Sony revealed its PSP2 handheld games console this morning, and among the interesting innovations among its technical specs is the real secret to its success--a chipset that beats almost everything else out there this year. The problem is, the company's timing may be way off--the new console won't be available for several months, at the earliest.
The PlayStation Portable 2 has now had its official reveal, and it's packed full of high-tech novelties. There's a 5-inch touchscreen with 960 by 544 pixels (four times the resolution of the PSP) powered by OLED technology, one of the hottest, most eye-pleasing display systems out there. There's a rear-face touchpad which matches the front screen in size and positioning, twin analog control sticks that match the PS3's and beat the current PSP's single "nub," twin cameras, GPS, 3G connectivity, and the same gyro and motion sensors as in the PlayStation Move peripheral.
But the real secret inside the PSP2 is the chipset. The unit's main powerhouse is an ARM-based CPU--like many other portable devices, leveraging ARM's power-sipping skills--but it's based on an ARM Cortex A9 model, better than the more usual A8 chips. Sony's utilizing a quad-core architecture, and this gives the PSP2 an enormous amount of raw processing power that easily beats the current generation of smartphones, tablets, and other systems that use single or double-core ARM chips. The four cores also enable some multitasking skills, and indeed Sony's suggested you'll be able to activate the PSP2's wireless social sharing powers at the same time as playing a game.
And then there's the other chip, the GPU--absolutely key for driving a games console. Sony's chosen a PowerVR SGX543MP4+ unit for the job. It's another quad-core system, and PowerVR list its specs (when clocked at 200MHz core frequency, a stat we don't yet know for the PSP2) as delivering "133 million polygons per second, and fill rates in excess of 4 Gpixels/sec." That places this chip's powers slightly better than the first-gen Xbox desktop console, and four times better than the original PSP.

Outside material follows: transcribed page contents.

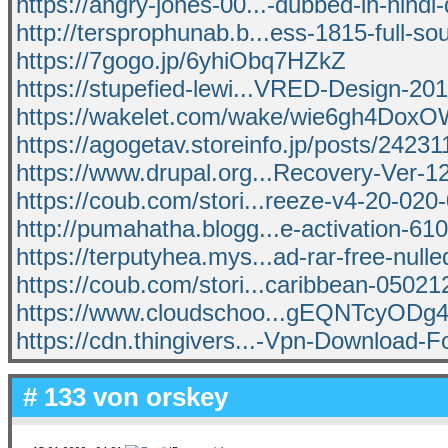
https://angry-jones-00...-dubbed-in-hind
http://tersprophunab.b...ess-1815-full-so
https://7gogo.jp/6yhiObq7HZkZ
https://stupefied-lewi...VRED-Design-20
https://wakelet.com/wake/wie6gh4Dox
https://agogetav.storeinfo.jp/posts/2423
https://www.drupal.org...Recovery-Ver-1
https://coub.com/stori...reeze-v4-20-020-
http://pumahatha.blogg...e-activation-61
https://terputyhea.mys...ad-rar-free-nulle
https://coub.com/stori...caribbean-0502
https://www.cloudschoo...gEQNTcyO
https://cdn.thingivers...-Vpn-Download-F
# 133 von
orskey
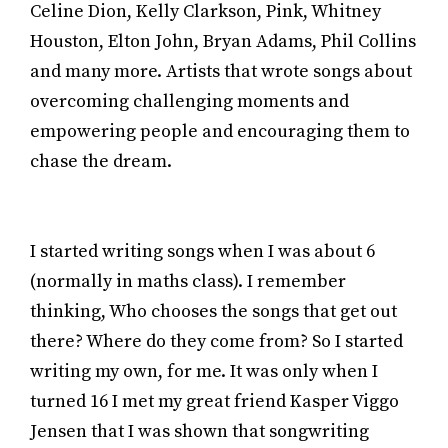
Celine Dion, Kelly Clarkson, Pink, Whitney
Houston, Elton John, Bryan Adams, Phil Collins
and many more. Artists that wrote songs about
overcoming challenging moments and
empowering people and encouraging them to
chase the dream.
I started writing songs when I was about 6
(normally in maths class). I remember
thinking, Who chooses the songs that get out
there? Where do they come from? So I started
writing my own, for me. It was only when I
turned 16 I met my great friend Kasper Viggo
Jensen that I was shown that songwriting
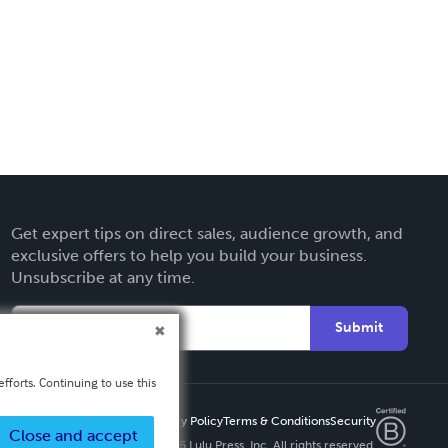
Get expert tips on direct sales, audience growth, and
exclusive offers to help you build your business.
Unsubscribe at any time.
Submit
fforts. Continuing to use this
Privacy Policy
Terms & Conditions
Security
Close and accept
Copyright ©
2026 Lulu Press, Inc. All rights reserved.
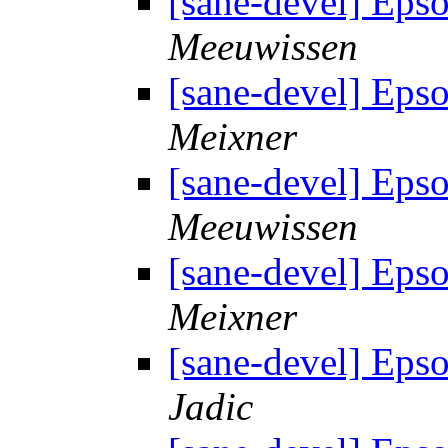
[sane-devel] Eps
Meeuwissen
[sane-devel] Eps
Meixner
[sane-devel] Eps
Meeuwissen
[sane-devel] Eps
Meixner
[sane-devel] Eps
Jadic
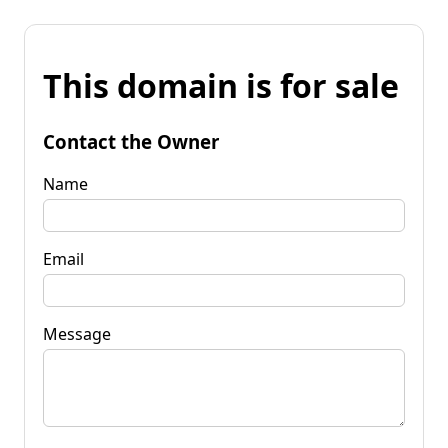
This domain is for sale
Contact the Owner
Name
Email
Message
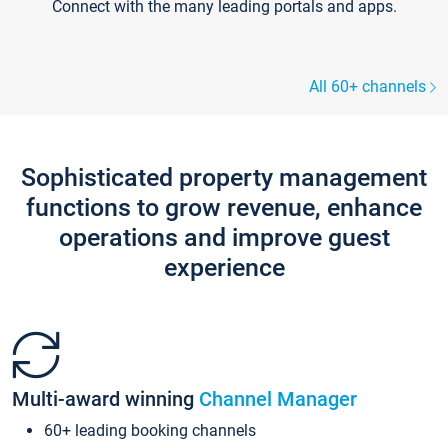
Connect with the many leading portals and apps.
All 60+ channels
Sophisticated property management
functions to grow revenue, enhance
operations and improve guest
experience
Multi-award winning
Channel Manager
60+ leading booking channels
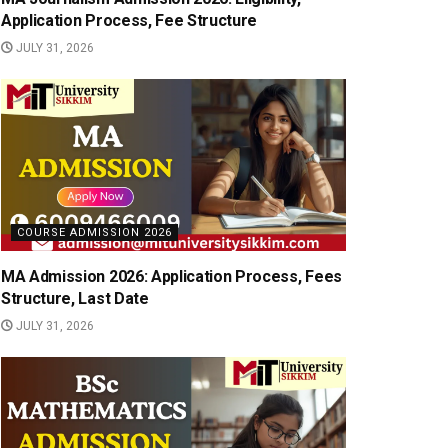
Application Process, Fee Structure
JULY 31, 2026
COURSE ADMISSION 2026
MA Admission 2026: Application Process, Fees
Structure, Last Date
JULY 31, 2026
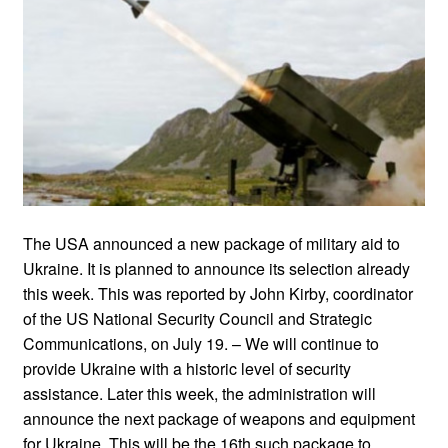
The USA announced a new package of military aid to
Ukraine. It is planned to announce its selection already
this week. This was reported by John Kirby, coordinator
of the US National Security Council and Strategic
Communications, on July 19. – We will continue to
provide Ukraine with a historic level of security
assistance. Later this week, the administration will
announce the next package of weapons and equipment
for Ukraine. This will be the 16th such package to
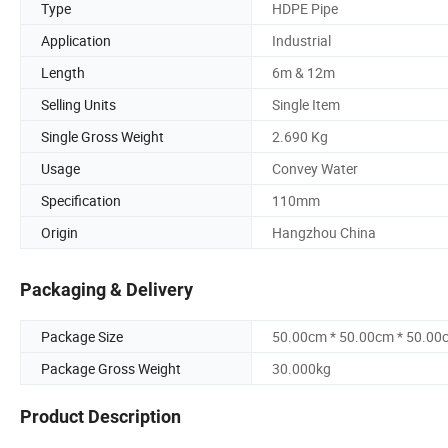
Type
HDPE Pipe
Application
Industrial
Length
6m & 12m
Selling Units
Single Item
Single Gross Weight
2.690 Kg
Usage
Convey Water
Specification
110mm
Origin
Hangzhou China
Packaging & Delivery
Package Size
50.00cm * 50.00cm * 50.00
Package Gross Weight
30.000kg
Product Description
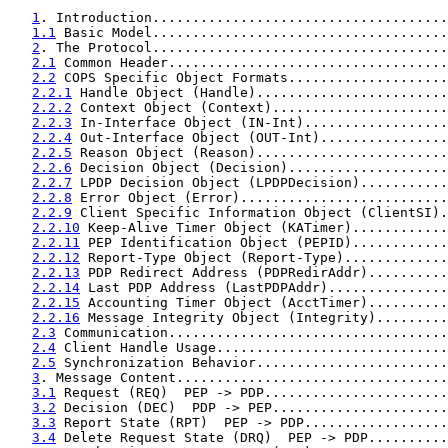
1
. Introduction.....................................
1.1
 Basic Model.....................................
2
. The Protocol.....................................
2.1
 Common Header...................................
2.2
 COPS Specific Object Formats....................
2.2.1
 Handle Object (Handle)........................
2.2.2
 Context Object (Context)......................
2.2.3
 In-Interface Object (IN-Int)..................
2.2.4
 Out-Interface Object (OUT-Int)................
2.2.5
 Reason Object (Reason)........................
2.2.6
 Decision Object (Decision)....................
2.2.7
 LPDP Decision Object (LPDPDecision)...........
2.2.8
 Error Object (Error)..........................
2.2.9
 Client Specific Information Object (ClientSI).
2.2.10
 Keep-Alive Timer Object (KATimer)............
2.2.11
 PEP Identification Object (PEPID)............
2.2.12
 Report-Type Object (Report-Type).............
2.2.13
 PDP Redirect Address (PDPRedirAddr)..........
2.2.14
 Last PDP Address (LastPDPAddr)...............
2.2.15
 Accounting Timer Object (AcctTimer)..........
2.2.16
 Message Integrity Object (Integrity).........
2.3
 Communication...................................
2.4
 Client Handle Usage.............................
2.5
 Synchronization Behavior........................
3
. Message Content..................................
3.1
 Request (REQ)  PEP -> PDP.......................
3.2
 Decision (DEC)  PDP -> PEP......................
3.3
 Report State (RPT)  PEP -> PDP..................
3.4
 Delete Request State (DRQ)  PEP -> PDP..........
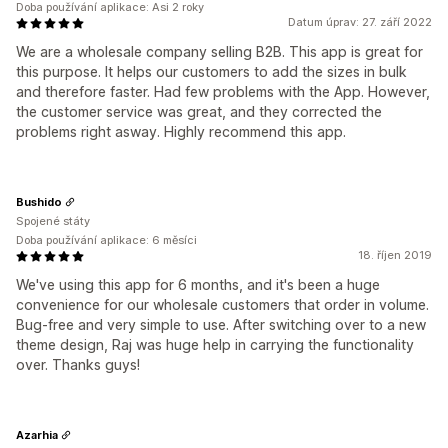
Doba používání aplikace: Asi 2 roky
Datum úprav: 27. září 2022
We are a wholesale company selling B2B. This app is great for
this purpose. It helps our customers to add the sizes in bulk
and therefore faster. Had few problems with the App. However,
the customer service was great, and they corrected the
problems right asway. Highly recommend this app.
Bushido
Spojené státy
Doba používání aplikace: 6 měsíci
18. říjen 2019
We've using this app for 6 months, and it's been a huge
convenience for our wholesale customers that order in volume.
Bug-free and very simple to use. After switching over to a new
theme design, Raj was huge help in carrying the functionality
over. Thanks guys!
Azarhia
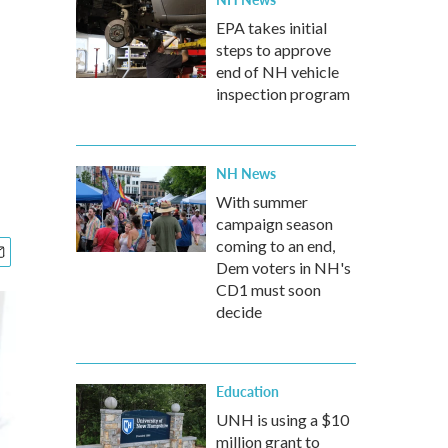
EPA takes initial
steps to approve
end of NH vehicle
inspection program
NH News
With summer
campaign season
coming to an end,
Dem voters in NH's
CD1 must soon
decide
Education
UNH is using a $10
million grant to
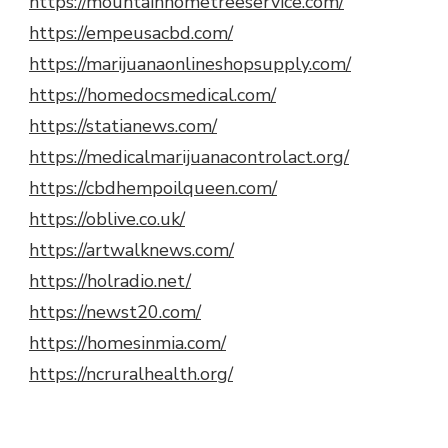
https://mountainhometreeservice.com/
https://empeusacbd.com/
https://marijuanaonlineshopsupply.com/
https://homedocsmedical.com/
https://statianews.com/
https://medicalmarijuanacontrolact.org/
https://cbdhempoilqueen.com/
https://oblive.co.uk/
https://artwalknews.com/
https://holradio.net/
https://newst20.com/
https://homesinmia.com/
https://ncruralhealth.org/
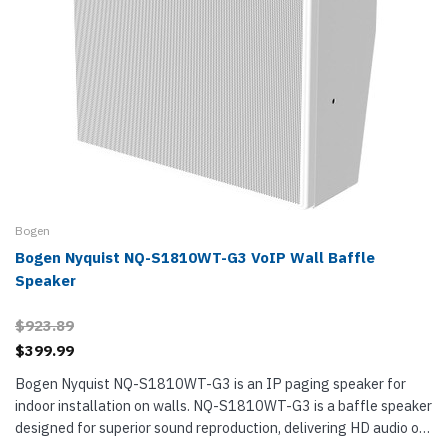
Bogen
Bogen Nyquist NQ-S1810WT-G3 VoIP Wall Baffle
Speaker
$923.89
$399.99
Bogen Nyquist NQ-S1810WT-G3 is an IP paging speaker for
indoor installation on walls. NQ-S1810WT-G3 is a baffle speaker
designed for superior sound reproduction, delivering HD audio on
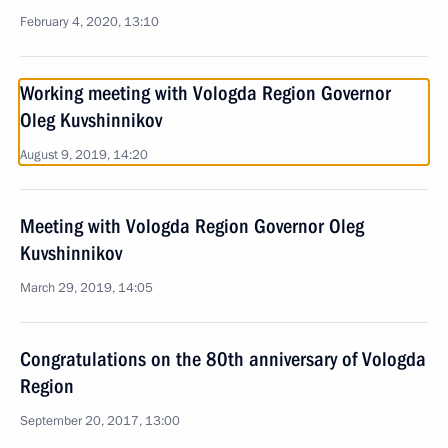
February 4, 2020, 13:10
Working meeting with Vologda Region Governor
Oleg Kuvshinnikov
August 9, 2019, 14:20
Meeting with Vologda Region Governor Oleg
Kuvshinnikov
March 29, 2019, 14:05
Congratulations on the 80th anniversary of Vologda
Region
September 20, 2017, 13:00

Combined, these two chips with eight cores turn the PSP2 into the most powerful handheld games console there's ever been. Sony's touting its skills as on a par with the almost supercomputer powers of the PS3. A PS3 in your pocket, with 3G connection, could easily transform the entire handheld games market.
If it had to transform its fortunes in the portable games market, this is exactly what Sony needed to do--lead by example, with a rocket-powered beast of a new PSP. One that easily trounces the powers being offered by the hottest smartphones and tablets of this year--because its these devices that are threatening the core market for handheld games, with their multi-purpose abilities, carrier-subsidized pricing and app stores offering access to thousands upon thousands of games that vary from inexpensive casual fun ones to full-experience games developed by the same game houses that write code for Sony and its peers.
It all looks good then for Sony, which seems to have made a clever technical move with the PSP2's hardware and backed it up with neat software that even embraces the current vogue for social sharing.
But here's the problem: The PSP2 isn't due until the "holiday season" this year--if all goes well.
Before then the iPhone 5 will arrive, with expected specs that include a larger screen and its own Apple-branded multi-core ARM Cortex A9 CPU aboard (alongside a better graphics chip). Apple's App Store is still growing fast, and recently passed the 10 billion app download mark. It's enervated the mobile games market like no other system has, attracting the attention of big-name games writers and even boosting the games market on Apple's Mac platform. The iPad 2 is also imminent, following on the heels of the iPad 1, which basically invented the new tablet PC category, bringing a whole new large-screen mobile games experience with it. The iPad 2 is expected to have a better screen than the first-gen device, and to come with a two-core (at least) ARM A9-based CPU. Some commenters are expecting Apple to jam four times as many RAM bytes onto this chip as in the current Apple A4 silicon...and this will boost the units graphics processing powers.
Then there's the wave of Android-powered tablet PCs and smartphones--many of which approach the PSP2 in terms of size--which seem to be getting ever more powerful. By the end of the year it's possible we'll see quad-core Android devices, either in smartphones or tablets, and they may challenge the PSP2's power specs too. There's even the Nintendo 3DS, coming in just a few months, and though in terms of computing power it can't rival the PSP2, it has those 3-D display tricks that will entice many gamers.
Basically the PSP2 can beat the current generation of its peer devices, but it will arrive just about the time, or even after the time, that Sony's competitors are releasing devices that are as powerful--or possibly even more so. It's too late. And if Sony gets its pricing wrong (a big risk, given the amount of novel tech inside the device and remembering Sony's historic high pricing habits), it'll also price itself out of the market. The one saving grace may be the Android games market Sony's building up--to support its new mobile game hardware (which includes the upcoming PlayStation Phone, an Android-powered device). This could keep Sony relevant, even if its hardware sales don't prove all that good.